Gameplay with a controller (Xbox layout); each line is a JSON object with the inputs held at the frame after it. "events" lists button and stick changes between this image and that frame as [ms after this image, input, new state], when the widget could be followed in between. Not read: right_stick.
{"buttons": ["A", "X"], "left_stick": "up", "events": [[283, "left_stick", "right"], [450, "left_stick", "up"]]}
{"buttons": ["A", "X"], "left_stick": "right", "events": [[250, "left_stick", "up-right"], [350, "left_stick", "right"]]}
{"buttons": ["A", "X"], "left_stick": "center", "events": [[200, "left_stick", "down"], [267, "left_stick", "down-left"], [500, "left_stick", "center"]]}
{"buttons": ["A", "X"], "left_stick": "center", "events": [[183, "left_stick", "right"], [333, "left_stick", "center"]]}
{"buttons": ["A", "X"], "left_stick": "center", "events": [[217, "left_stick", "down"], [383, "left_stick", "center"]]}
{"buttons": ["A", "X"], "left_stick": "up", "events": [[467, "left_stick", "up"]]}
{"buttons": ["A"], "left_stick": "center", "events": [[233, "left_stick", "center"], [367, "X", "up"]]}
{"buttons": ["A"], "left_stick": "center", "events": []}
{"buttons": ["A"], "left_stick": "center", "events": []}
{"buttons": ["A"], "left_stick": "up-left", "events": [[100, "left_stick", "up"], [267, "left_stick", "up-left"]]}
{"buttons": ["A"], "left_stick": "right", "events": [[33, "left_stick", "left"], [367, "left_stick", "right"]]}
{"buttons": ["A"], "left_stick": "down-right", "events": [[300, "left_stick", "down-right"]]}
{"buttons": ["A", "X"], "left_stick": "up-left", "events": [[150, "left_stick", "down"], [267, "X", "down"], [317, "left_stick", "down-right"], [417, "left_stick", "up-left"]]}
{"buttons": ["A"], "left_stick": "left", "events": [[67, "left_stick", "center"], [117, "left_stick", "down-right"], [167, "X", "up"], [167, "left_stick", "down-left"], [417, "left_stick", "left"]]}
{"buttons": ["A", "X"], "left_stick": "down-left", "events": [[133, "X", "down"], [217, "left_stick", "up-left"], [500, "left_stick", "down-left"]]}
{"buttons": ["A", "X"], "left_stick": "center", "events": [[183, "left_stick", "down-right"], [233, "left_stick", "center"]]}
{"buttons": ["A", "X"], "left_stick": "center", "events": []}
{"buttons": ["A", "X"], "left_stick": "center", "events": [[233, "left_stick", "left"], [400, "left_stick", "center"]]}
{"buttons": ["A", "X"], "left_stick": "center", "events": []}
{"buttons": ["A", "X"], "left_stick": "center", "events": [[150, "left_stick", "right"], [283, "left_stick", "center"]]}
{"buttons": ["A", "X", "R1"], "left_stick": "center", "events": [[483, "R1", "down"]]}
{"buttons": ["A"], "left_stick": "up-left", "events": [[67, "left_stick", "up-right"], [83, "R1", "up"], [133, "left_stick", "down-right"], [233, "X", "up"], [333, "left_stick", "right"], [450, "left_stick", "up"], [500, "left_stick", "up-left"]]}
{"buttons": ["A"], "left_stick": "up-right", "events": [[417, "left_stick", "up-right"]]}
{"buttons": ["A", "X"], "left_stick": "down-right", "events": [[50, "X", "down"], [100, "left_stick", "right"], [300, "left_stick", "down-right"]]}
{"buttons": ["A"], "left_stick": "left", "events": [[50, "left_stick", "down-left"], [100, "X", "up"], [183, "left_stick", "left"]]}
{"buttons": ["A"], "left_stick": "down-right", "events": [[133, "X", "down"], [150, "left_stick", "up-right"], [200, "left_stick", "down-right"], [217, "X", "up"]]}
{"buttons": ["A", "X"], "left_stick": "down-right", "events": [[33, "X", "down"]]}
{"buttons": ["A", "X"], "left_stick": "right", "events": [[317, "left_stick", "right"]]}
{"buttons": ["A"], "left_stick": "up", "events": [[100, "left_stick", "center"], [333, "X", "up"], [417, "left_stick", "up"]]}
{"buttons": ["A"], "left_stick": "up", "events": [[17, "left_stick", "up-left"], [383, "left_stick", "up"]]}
★ ★ ★ ★ ★ ★ ★
Retype all the material above precisely, with no line left out.

- **Exercise answer**:
Gameplay with a controller (Xbox layout); each line is a JSON object with the inputs held at the frame after it. "events" lists button and stick changes between this image and that frame as [ms after this image, input, new state], when the widget could be followed in between. Not read: right_stick.
{"buttons": ["A", "X"], "left_stick": "up", "events": [[283, "left_stick", "right"], [450, "left_stick", "up"]]}
{"buttons": ["A", "X"], "left_stick": "right", "events": [[250, "left_stick", "up-right"], [350, "left_stick", "right"]]}
{"buttons": ["A", "X"], "left_stick": "center", "events": [[200, "left_stick", "down"], [267, "left_stick", "down-left"], [500, "left_stick", "center"]]}
{"buttons": ["A", "X"], "left_stick": "center", "events": [[183, "left_stick", "right"], [333, "left_stick", "center"]]}
{"buttons": ["A", "X"], "left_stick": "center", "events": [[217, "left_stick", "down"], [383, "left_stick", "center"]]}
{"buttons": ["A", "X"], "left_stick": "up", "events": [[467, "left_stick", "up"]]}
{"buttons": ["A"], "left_stick": "center", "events": [[233, "left_stick", "center"], [367, "X", "up"]]}
{"buttons": ["A"], "left_stick": "center", "events": []}
{"buttons": ["A"], "left_stick": "center", "events": []}
{"buttons": ["A"], "left_stick": "up-left", "events": [[100, "left_stick", "up"], [267, "left_stick", "up-left"]]}
{"buttons": ["A"], "left_stick": "right", "events": [[33, "left_stick", "left"], [367, "left_stick", "right"]]}
{"buttons": ["A"], "left_stick": "down-right", "events": [[300, "left_stick", "down-right"]]}
{"buttons": ["A", "X"], "left_stick": "up-left", "events": [[150, "left_stick", "down"], [267, "X", "down"], [317, "left_stick", "down-right"], [417, "left_stick", "up-left"]]}
{"buttons": ["A"], "left_stick": "left", "events": [[67, "left_stick", "center"], [117, "left_stick", "down-right"], [167, "X", "up"], [167, "left_stick", "down-left"], [417, "left_stick", "left"]]}
{"buttons": ["A", "X"], "left_stick": "down-left", "events": [[133, "X", "down"], [217, "left_stick", "up-left"], [500, "left_stick", "down-left"]]}
{"buttons": ["A", "X"], "left_stick": "center", "events": [[183, "left_stick", "down-right"], [233, "left_stick", "center"]]}
{"buttons": ["A", "X"], "left_stick": "center", "events": []}
{"buttons": ["A", "X"], "left_stick": "center", "events": [[233, "left_stick", "left"], [400, "left_stick", "center"]]}
{"buttons": ["A", "X"], "left_stick": "center", "events": []}
{"buttons": ["A", "X"], "left_stick": "center", "events": [[150, "left_stick", "right"], [283, "left_stick", "center"]]}
{"buttons": ["A", "X", "R1"], "left_stick": "center", "events": [[483, "R1", "down"]]}
{"buttons": ["A"], "left_stick": "up-left", "events": [[67, "left_stick", "up-right"], [83, "R1", "up"], [133, "left_stick", "down-right"], [233, "X", "up"], [333, "left_stick", "right"], [450, "left_stick", "up"], [500, "left_stick", "up-left"]]}
{"buttons": ["A"], "left_stick": "up-right", "events": [[417, "left_stick", "up-right"]]}
{"buttons": ["A", "X"], "left_stick": "down-right", "events": [[50, "X", "down"], [100, "left_stick", "right"], [300, "left_stick", "down-right"]]}
{"buttons": ["A"], "left_stick": "left", "events": [[50, "left_stick", "down-left"], [100, "X", "up"], [183, "left_stick", "left"]]}
{"buttons": ["A"], "left_stick": "down-right", "events": [[133, "X", "down"], [150, "left_stick", "up-right"], [200, "left_stick", "down-right"], [217, "X", "up"]]}
{"buttons": ["A", "X"], "left_stick": "down-right", "events": [[33, "X", "down"]]}
{"buttons": ["A", "X"], "left_stick": "right", "events": [[317, "left_stick", "right"]]}
{"buttons": ["A"], "left_stick": "up", "events": [[100, "left_stick", "center"], [333, "X", "up"], [417, "left_stick", "up"]]}
{"buttons": ["A"], "left_stick": "up", "events": [[17, "left_stick", "up-left"], [383, "left_stick", "up"]]}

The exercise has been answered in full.